B. The Uniform Consumer Sales Practices Act (UCSPA)
1. The UCSPA was approved, as amended, by the National Conference of
Commissioners on Uniform State Laws and the American Bar Association in 1971. In its
uniform version it is found at 7A U.L.A. 231 (West, Master Edition, 1985).
2. The stated purposes of the UCSPA were to provide sellers with more
predictable standards for their conduct and to protect consumers against deceptive and
unconscionable sales practices. The UCSPA was an attempt to modernize consumer sales
practices, to require fairness in sales practices, to make state laws on consumer sales
practice uniform and to conform state requirements to FTC policies.
3. The UCSPA prohibits unconscionable and deceptive sales practices. In § 3
(b) of the Act, examples of 11 types of deceptive conduct are set forth, but these are
meant to be illustrative rather than an exclusive listing of deceptive practices. There is
some overlap with the 11 listed deceptive practices of the UDTPA.

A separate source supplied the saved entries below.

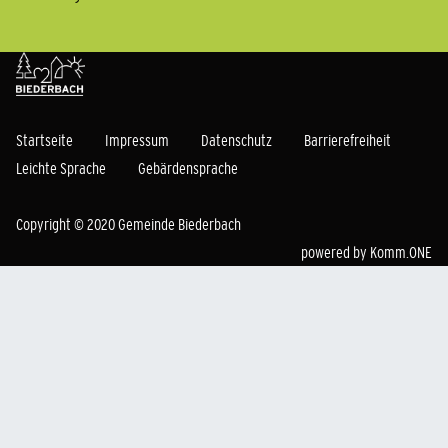
Startseite
Impressum
Datenschutz
Barrierefreiheit
Leichte Sprache
Gebärdensprache
Copyright © 2020 Gemeinde Biederbach
powered by
Komm.ONE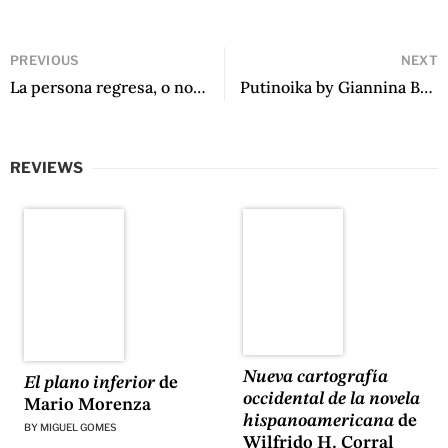
PREVIOUS
NEXT
La persona regresa, o novela de Luis Moreno Villamediana
Putinoika by Giannina Braschi
REVIEWS
Nueva cartografía
El plano inferior
de
occidental de la novela
Mario Morenza
hispanoamericana
de
BY
MIGUEL GOMES
Wilfrido H. Corral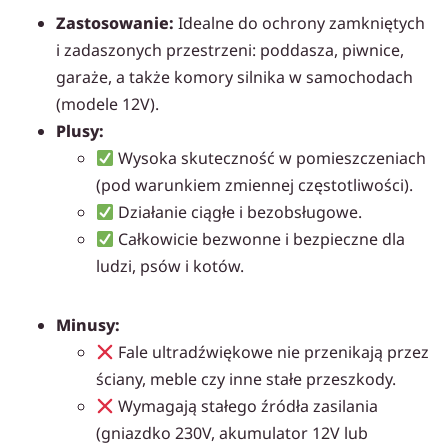
Zastosowanie:
Idealne do ochrony zamkniętych
i zadaszonych przestrzeni: poddasza, piwnice,
garaże, a także komory silnika w samochodach
(modele 12V).
Plusy:
Wysoka skuteczność w pomieszczeniach
(pod warunkiem zmiennej częstotliwości).
Działanie ciągłe i bezobsługowe.
Całkowicie bezwonne i bezpieczne dla
ludzi, psów i kotów.
Minusy:
Fale ultradźwiękowe nie przenikają przez
ściany, meble czy inne stałe przeszkody.
Wymagają stałego źródła zasilania
(gniazdko 230V, akumulator 12V lub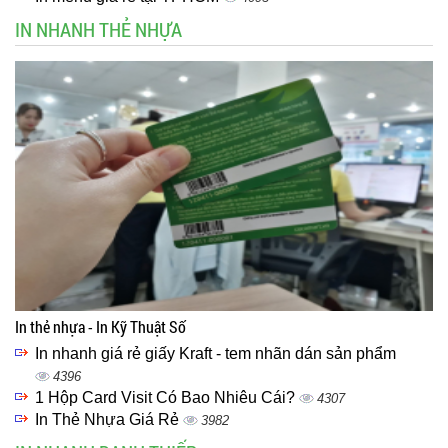
IN NHANH THẺ NHỰA
In thẻ nhựa - In Kỹ Thuật Số
In nhanh giá rẻ giấy Kraft - tem nhãn dán sản phẩm
4396
1 Hộp Card Visit Có Bao Nhiêu Cái?
4307
In Thẻ Nhựa Giá Rẻ
3982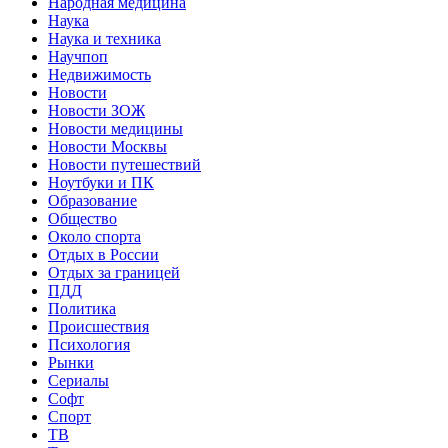
Народная медицина
Наука
Наука и техника
Научпоп
Недвижимость
Новости
Новости ЗОЖ
Новости медицины
Новости Москвы
Новости путешествий
Ноутбуки и ПК
Образование
Общество
Около спорта
Отдых в России
Отдых за границей
ПДД
Политика
Происшествия
Психология
Рынки
Сериалы
Софт
Спорт
ТВ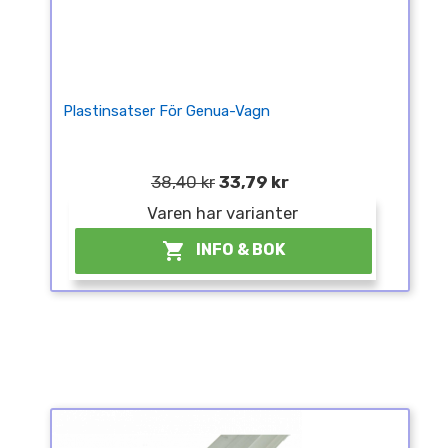
Plastinsatser För Genua-Vagn
38,40 kr
33,79 kr
Varen har varianter

INFO & BOK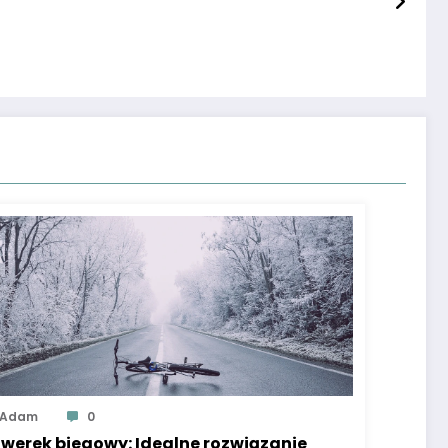
Adam
0
werek biegowy: Idealne rozwiązanie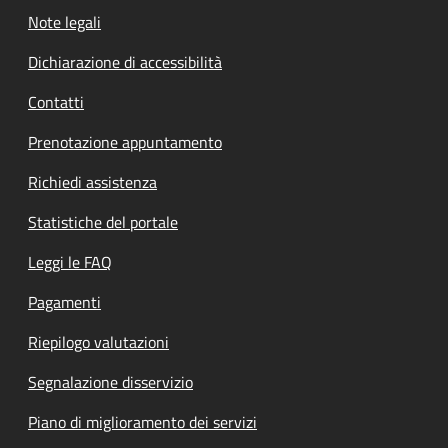
Note legali
Dichiarazione di accessibilità
Contatti
Prenotazione appuntamento
Richiedi assistenza
Statistiche del portale
Leggi le FAQ
Pagamenti
Riepilogo valutazioni
Segnalazione disservizio
Piano di miglioramento dei servizi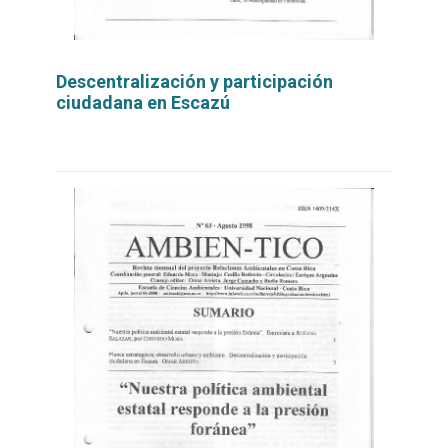
Descentralización y participación
ciudadana en Escazú
Leer
por
más...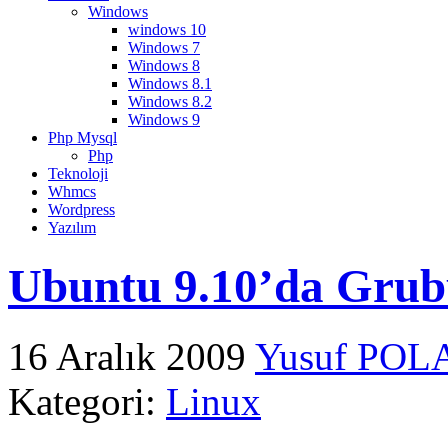
Windows
windows 10
Windows 7
Windows 8
Windows 8.1
Windows 8.2
Windows 9
Php Mysql
Php
Teknoloji
Whmcs
Wordpress
Yazılım
Ubuntu 9.10’da Gru
16 Aralık 2009
Yusuf POL
Kategori:
Linux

In § 4 (c), examples of 6 factors to be considered by a court in finding
"unconscionability" are set forth. Again, these are examples and not the only factors to be
considered by the court. They include whether the consumer could reasonably protect his
interest, whether the price grossly exceeded the price at which similar goods or services
are being sold, whether the consumer was unable to obtain substantial benefit from the
transaction, whether there was no reasonable probability of payment in full by the
consumer, whether the transaction was excessively one-sided in favor of the seller and
whether the seller made any misleading statements of opinion on which the consumer was
likely to rely to his detriment.
4. The UCSPA sets up an enforcement agency with typical administrative
powers--i.e., the power to hold hearings, adopt rules and sue for injunctive relief and
damages for consumers in the form of restitution, as well as similar private remedies for
violations of the UCSPA.
C.
The Unfair Trade Practices and Consumer Protection Act (UTP-CPA)
1. Starting in the mid-1960's the FTC began cooperating with state and local law
enforcement officials in antitrust and consumer protection matters to a far larger degree
than ever before. In 1971, the FTC issued a tentative draft Model Law for State
Government, which came in the wake of its proposal that states adopt "Mini-FTC Acts."